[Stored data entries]
──────────

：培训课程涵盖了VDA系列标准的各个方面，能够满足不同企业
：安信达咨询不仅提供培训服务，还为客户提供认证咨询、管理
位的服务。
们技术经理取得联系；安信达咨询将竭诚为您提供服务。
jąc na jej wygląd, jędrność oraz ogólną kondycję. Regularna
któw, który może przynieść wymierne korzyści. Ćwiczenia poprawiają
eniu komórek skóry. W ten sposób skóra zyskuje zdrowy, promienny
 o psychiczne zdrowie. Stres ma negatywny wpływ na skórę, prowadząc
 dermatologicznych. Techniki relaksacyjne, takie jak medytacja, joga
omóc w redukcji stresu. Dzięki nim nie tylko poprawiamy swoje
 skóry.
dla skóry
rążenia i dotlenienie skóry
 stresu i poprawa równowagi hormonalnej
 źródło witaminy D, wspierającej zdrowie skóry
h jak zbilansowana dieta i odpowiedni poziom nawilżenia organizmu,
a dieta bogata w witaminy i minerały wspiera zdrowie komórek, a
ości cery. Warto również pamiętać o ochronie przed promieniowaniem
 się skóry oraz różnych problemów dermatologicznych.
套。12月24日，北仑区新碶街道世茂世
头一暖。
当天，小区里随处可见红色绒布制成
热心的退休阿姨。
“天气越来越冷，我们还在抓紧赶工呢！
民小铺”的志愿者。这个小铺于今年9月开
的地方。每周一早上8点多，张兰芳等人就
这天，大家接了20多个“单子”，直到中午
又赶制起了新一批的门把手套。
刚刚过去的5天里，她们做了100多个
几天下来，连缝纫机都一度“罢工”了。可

──────────

Through the last line of the entries above, beginning at the line containing "ości cery. Warto", transcribe each line exactly, both ends included and nothing more.

ości cery. Warto również pamiętać o ochronie przed promieniowaniem
 się skóry oraz różnych problemów dermatologicznych.
套。12月24日，北仑区新碶街道世茂世
头一暖。
当天，小区里随处可见红色绒布制成
热心的退休阿姨。
“天气越来越冷，我们还在抓紧赶工呢！
民小铺”的志愿者。这个小铺于今年9月开
的地方。每周一早上8点多，张兰芳等人就
这天，大家接了20多个“单子”，直到中午
又赶制起了新一批的门把手套。
刚刚过去的5天里，她们做了100多个
几天下来，连缝纫机都一度“罢工”了。可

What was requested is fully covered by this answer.